Uncovering the Functional Effects of Multifaceted Cholesterol-Kir2 Interactions via Molecular Modeling
thesisposted on 01.08.2020, 00:00 by Nicolas A Barbera
Cholesterol is a major component of mammalian cell membranes and an important regulator of membrane biophysical phenomena, including membrane thickness, membrane fluidity, and lipid domain compartmentalization. Moreover, cholesterol has been shown to be a key player in the regulation of membrane protein function, particularly with respect to ion channels. This thesis specifically focuses on understanding the regulation of inwardly rectifying potassium (Kir) channels, a major class of ion channels, by cholesterol. In particular, two questions were asked: i) how does cholesterol interact with its putative binding sites on the Kir channel, and ii) once bound, how does cholesterol alter the dynamic structure of the channel and regulate its function? Three complementary approaches were used to investigate this question: molecular docking, coarse-grained molecular dynamics simulations, and a novel, network-theory based analysis.

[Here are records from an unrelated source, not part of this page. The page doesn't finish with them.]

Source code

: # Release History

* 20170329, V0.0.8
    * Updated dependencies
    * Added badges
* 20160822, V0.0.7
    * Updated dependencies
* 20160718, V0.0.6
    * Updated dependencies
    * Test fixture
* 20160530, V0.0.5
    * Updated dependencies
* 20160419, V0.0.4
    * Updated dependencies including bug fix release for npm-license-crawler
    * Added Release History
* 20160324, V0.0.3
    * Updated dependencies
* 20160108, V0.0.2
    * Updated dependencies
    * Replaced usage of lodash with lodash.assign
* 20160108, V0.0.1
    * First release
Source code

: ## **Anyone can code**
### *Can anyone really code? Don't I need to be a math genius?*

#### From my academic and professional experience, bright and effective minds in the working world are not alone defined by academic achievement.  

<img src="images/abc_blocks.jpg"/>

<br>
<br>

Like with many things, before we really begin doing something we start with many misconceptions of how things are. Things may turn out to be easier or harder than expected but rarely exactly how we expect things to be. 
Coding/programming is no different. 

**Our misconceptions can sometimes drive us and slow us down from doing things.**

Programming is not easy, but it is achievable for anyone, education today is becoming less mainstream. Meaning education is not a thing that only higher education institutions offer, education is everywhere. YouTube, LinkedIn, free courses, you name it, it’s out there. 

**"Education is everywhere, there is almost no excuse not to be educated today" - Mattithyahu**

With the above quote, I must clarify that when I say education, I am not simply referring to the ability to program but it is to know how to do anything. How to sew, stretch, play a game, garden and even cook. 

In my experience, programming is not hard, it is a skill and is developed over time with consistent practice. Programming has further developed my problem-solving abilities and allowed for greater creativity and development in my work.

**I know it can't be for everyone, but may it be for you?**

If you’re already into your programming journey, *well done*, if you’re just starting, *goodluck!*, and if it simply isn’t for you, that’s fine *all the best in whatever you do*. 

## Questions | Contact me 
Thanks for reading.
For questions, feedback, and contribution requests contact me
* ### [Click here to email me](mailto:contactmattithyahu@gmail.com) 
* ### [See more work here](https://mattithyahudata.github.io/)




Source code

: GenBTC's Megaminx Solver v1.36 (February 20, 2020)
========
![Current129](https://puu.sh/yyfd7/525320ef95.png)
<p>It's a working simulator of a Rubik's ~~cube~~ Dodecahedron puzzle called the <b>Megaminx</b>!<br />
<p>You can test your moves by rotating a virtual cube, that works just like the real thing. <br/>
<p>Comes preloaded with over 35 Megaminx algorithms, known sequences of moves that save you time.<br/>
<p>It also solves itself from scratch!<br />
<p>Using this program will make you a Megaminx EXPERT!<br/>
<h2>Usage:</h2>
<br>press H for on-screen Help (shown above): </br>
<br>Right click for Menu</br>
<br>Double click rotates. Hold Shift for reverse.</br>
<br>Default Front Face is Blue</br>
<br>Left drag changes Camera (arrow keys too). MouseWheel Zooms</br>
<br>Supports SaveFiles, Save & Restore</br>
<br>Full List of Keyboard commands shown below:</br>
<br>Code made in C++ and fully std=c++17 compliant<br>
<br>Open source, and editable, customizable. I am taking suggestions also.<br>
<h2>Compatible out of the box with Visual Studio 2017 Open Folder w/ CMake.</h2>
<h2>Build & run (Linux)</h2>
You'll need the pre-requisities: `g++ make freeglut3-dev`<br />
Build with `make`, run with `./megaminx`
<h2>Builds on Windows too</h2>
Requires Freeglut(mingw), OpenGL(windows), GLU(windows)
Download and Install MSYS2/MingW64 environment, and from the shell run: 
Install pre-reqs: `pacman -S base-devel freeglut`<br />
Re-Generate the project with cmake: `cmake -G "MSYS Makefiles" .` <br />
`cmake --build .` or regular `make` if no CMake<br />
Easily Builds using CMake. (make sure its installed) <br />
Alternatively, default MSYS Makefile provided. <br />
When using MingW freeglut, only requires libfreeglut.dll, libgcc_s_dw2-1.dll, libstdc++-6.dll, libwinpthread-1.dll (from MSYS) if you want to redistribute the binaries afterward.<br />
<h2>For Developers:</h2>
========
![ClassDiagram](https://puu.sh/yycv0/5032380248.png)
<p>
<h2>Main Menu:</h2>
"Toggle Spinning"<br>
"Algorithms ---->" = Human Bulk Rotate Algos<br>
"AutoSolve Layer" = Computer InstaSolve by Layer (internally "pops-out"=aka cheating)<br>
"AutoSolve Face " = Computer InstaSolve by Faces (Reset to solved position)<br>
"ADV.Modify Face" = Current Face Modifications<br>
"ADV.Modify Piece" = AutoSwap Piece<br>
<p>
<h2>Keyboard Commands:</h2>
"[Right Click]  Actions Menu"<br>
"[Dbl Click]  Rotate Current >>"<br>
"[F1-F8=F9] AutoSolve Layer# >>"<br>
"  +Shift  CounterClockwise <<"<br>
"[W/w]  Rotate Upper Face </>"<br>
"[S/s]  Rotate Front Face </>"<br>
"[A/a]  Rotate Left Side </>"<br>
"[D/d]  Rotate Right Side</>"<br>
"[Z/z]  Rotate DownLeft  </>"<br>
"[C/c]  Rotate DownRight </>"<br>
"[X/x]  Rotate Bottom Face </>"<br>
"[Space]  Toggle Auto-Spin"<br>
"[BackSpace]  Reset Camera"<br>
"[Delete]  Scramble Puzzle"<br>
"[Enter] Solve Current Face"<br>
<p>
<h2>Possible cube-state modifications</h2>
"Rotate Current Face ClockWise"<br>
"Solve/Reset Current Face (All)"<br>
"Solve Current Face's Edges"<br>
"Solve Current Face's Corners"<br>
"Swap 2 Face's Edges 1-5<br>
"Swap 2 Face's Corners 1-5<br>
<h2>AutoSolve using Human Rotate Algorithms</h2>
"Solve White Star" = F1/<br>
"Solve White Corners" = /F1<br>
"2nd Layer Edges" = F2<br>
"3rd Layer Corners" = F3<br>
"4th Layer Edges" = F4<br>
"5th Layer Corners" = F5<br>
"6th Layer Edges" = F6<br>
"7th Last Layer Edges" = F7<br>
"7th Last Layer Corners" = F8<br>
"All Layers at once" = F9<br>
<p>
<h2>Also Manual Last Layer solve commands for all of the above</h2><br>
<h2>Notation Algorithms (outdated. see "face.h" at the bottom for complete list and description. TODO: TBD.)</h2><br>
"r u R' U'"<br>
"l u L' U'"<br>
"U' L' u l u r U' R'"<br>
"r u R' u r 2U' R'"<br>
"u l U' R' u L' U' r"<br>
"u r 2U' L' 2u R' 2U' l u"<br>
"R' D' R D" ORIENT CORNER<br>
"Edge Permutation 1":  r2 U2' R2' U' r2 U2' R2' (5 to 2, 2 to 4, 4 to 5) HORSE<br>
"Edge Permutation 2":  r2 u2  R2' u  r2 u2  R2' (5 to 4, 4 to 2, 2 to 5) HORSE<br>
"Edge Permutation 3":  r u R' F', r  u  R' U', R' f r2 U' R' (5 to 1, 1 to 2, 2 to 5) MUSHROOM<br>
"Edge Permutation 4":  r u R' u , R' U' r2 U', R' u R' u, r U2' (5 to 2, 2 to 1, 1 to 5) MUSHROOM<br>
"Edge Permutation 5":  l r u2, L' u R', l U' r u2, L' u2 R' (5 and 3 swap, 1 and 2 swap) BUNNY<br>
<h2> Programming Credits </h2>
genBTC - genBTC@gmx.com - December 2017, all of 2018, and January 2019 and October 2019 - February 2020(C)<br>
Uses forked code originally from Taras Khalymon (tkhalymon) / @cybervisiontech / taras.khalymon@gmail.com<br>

Overall, it was found that cholesterol-Kir interactions are multifaceted and complex, with multiple cholesterol molecules interacting with the channel simultaneously and at different, conformation state-dependent sites. These sites were likewise found to be promiscuous: cholesterol and its chiral isomers ent-cholesterol and epicholesterol interact with sites on the channel with similar favorability, and cholesterol was found to be highly flexible within its binding site. Finally, it was found that cholesterol binding events regulate channel function by mediating the interactions between important functional domains of the channel, with an increase in membrane cholesterol leading to a “de-coupling” effect between these domains. Significantly, these de-coupling events were found to be governed by specific residue-residue interactions, which could be correlated to cholesterol binding.